Filter the entries, keeping every line with the word "lines".
▼▼▼
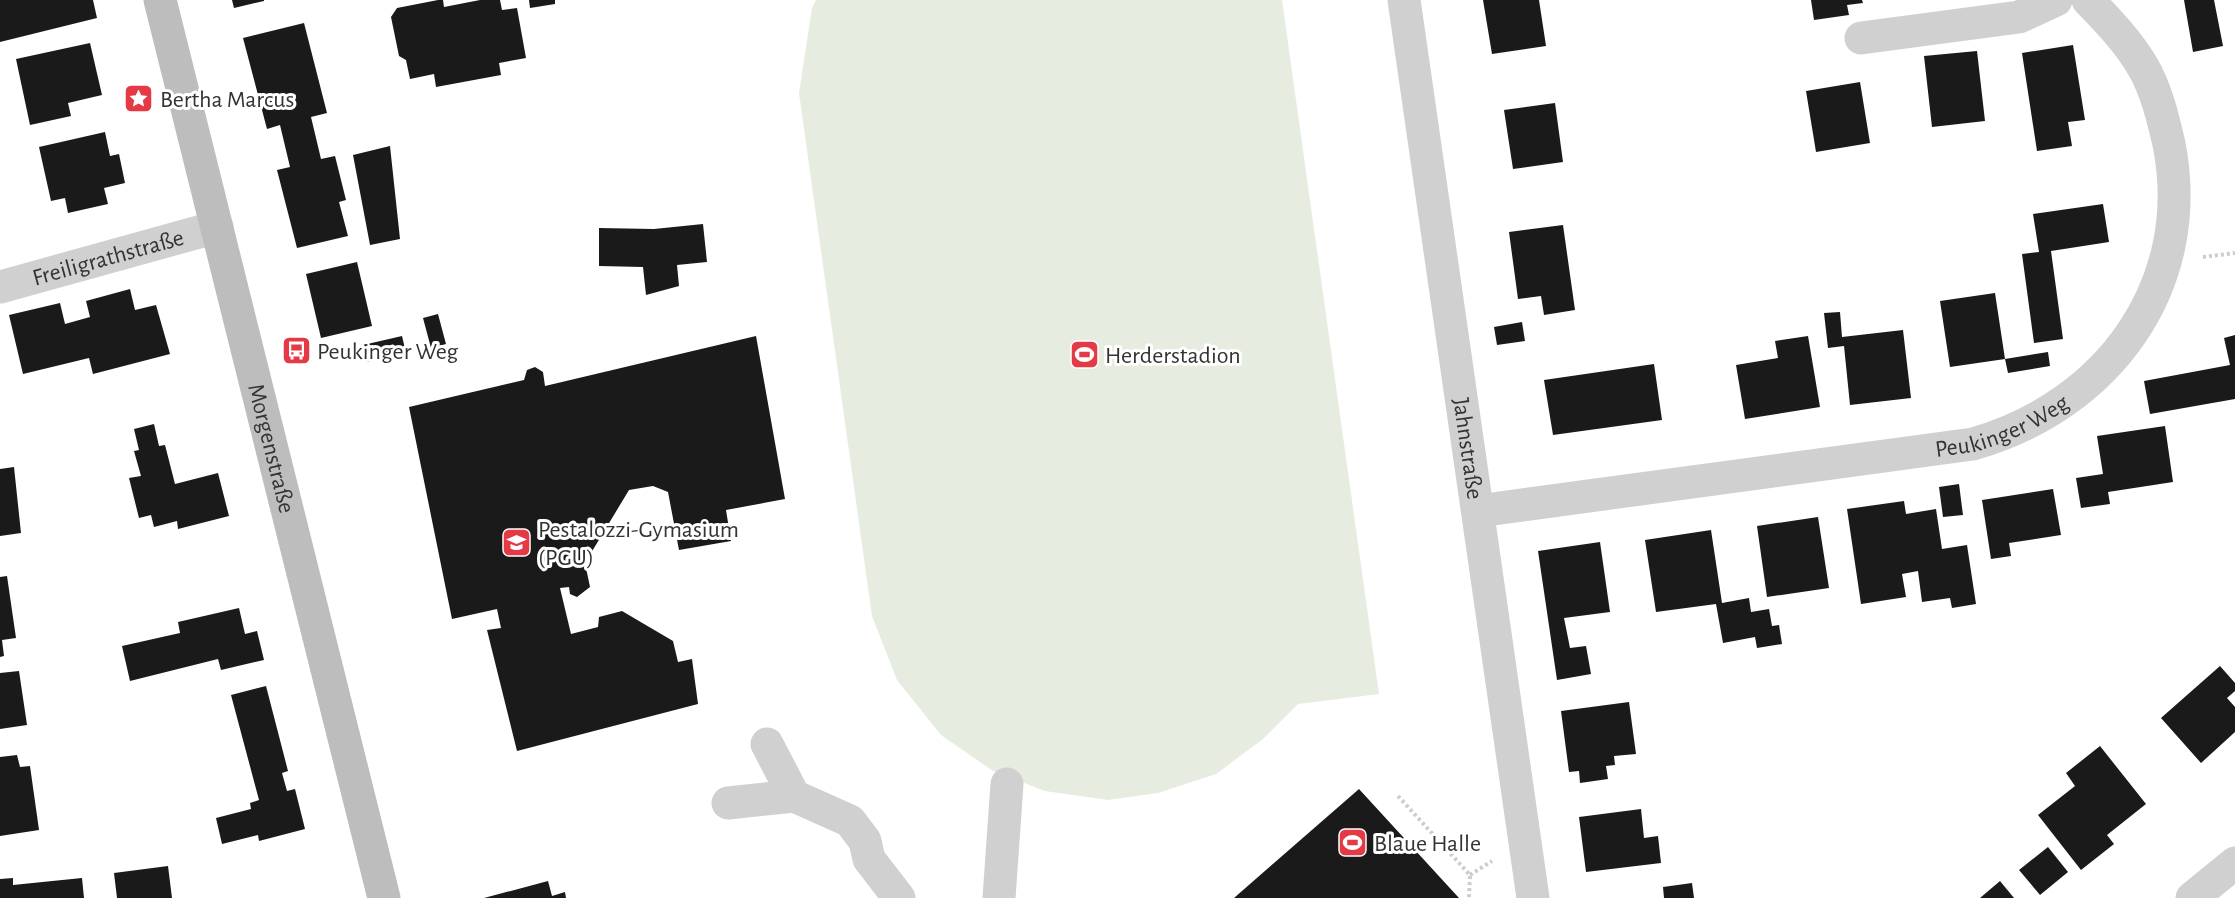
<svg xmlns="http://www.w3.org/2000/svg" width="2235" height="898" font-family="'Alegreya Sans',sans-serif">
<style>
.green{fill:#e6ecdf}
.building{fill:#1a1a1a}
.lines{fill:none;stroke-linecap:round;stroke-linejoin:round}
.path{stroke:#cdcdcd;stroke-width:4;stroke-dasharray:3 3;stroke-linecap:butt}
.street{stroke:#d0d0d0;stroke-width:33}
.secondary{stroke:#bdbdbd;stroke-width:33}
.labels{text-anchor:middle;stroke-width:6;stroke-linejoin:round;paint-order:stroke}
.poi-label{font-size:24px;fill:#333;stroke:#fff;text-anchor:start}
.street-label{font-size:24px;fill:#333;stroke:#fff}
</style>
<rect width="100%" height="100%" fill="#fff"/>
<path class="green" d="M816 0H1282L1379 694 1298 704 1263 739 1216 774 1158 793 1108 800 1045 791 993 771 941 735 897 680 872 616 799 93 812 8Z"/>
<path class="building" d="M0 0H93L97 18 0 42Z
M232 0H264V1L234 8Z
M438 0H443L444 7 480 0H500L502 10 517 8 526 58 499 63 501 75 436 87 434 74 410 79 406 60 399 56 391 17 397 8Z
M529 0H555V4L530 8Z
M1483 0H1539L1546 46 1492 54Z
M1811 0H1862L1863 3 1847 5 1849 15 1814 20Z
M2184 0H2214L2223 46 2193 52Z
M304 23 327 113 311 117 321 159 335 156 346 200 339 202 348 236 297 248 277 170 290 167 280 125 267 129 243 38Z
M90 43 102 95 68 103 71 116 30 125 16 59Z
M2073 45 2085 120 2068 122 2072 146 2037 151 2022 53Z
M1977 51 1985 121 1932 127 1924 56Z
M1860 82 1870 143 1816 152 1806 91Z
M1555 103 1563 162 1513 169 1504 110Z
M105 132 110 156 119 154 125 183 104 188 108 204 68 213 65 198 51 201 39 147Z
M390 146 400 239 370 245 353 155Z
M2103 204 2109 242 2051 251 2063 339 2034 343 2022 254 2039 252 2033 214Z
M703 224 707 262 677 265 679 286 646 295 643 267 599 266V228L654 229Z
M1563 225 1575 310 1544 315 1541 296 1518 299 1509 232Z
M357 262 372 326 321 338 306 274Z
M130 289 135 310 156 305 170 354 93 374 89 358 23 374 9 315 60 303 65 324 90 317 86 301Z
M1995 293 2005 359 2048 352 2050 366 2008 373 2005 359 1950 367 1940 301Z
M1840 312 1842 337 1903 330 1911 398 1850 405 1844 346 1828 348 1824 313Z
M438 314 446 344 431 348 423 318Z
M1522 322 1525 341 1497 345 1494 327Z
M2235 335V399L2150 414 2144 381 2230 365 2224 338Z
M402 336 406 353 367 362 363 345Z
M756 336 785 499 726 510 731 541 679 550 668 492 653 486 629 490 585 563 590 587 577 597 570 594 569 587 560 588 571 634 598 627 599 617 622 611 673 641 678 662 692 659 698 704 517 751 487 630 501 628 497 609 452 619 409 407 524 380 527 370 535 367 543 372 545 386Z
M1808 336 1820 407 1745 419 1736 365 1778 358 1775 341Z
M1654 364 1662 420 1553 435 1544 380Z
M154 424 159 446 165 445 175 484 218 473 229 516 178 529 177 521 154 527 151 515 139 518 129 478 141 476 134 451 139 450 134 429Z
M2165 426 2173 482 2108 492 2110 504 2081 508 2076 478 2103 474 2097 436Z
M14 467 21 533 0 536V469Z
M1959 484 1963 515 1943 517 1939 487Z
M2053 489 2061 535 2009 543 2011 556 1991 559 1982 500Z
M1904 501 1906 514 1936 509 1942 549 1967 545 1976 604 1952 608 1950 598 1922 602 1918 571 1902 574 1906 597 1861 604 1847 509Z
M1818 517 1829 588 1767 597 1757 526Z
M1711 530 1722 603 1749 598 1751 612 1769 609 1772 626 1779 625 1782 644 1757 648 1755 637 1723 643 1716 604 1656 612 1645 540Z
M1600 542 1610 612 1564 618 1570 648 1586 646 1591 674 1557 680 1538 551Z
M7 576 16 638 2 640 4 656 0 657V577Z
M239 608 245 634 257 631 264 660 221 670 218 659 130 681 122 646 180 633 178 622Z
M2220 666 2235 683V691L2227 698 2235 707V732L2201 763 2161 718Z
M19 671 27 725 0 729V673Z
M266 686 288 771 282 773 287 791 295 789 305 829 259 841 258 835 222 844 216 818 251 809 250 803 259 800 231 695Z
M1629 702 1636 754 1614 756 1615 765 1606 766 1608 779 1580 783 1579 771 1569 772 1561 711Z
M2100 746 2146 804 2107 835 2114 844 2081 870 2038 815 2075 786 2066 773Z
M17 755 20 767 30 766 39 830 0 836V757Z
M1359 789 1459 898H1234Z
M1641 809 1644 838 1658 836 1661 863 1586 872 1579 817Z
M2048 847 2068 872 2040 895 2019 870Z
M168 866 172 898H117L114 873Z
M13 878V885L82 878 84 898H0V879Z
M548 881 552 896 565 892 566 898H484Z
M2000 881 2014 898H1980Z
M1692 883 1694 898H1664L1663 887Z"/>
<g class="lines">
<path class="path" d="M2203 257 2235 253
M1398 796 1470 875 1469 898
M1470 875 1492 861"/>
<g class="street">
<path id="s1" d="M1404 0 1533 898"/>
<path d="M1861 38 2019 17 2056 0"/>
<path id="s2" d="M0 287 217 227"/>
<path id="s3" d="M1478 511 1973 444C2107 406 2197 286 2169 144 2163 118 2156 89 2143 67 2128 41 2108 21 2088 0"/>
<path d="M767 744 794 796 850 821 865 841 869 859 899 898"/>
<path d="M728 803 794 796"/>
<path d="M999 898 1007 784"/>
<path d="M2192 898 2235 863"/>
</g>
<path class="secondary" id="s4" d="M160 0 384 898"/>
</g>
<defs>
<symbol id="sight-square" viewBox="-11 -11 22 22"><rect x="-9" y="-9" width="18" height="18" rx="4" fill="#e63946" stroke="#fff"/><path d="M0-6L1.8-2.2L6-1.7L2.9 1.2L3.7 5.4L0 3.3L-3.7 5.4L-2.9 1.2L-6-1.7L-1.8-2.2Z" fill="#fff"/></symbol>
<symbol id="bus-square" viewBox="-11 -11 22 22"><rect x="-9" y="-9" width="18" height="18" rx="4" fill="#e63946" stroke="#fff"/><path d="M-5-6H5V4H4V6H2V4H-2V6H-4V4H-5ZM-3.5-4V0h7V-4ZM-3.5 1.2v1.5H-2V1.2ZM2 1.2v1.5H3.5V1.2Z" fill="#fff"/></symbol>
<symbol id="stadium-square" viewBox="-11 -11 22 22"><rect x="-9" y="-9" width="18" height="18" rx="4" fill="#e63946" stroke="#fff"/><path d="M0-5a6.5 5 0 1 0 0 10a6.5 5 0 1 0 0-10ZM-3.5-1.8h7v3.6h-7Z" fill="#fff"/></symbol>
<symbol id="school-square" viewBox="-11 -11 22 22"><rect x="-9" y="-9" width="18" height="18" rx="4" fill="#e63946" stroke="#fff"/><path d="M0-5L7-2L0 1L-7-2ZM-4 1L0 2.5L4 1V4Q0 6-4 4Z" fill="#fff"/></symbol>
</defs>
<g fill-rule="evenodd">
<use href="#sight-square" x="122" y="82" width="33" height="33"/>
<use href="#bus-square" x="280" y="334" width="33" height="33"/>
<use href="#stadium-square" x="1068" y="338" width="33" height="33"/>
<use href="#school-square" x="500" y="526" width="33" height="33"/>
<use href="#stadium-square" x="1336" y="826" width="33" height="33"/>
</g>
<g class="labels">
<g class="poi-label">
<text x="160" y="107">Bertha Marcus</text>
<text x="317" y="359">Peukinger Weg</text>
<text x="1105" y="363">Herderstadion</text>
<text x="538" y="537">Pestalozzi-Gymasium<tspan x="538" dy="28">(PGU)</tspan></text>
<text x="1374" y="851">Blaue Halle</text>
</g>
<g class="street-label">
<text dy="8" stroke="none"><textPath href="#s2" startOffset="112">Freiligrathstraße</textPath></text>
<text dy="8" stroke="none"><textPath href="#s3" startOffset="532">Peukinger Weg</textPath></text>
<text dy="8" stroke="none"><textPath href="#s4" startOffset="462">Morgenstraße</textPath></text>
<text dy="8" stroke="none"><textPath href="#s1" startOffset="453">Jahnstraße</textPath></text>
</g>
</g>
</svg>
▲▲▲
ANSWER TO THE EXERCISE:
.lines{fill:none;stroke-linecap:round;stroke-linejoin:round}
<g class="lines">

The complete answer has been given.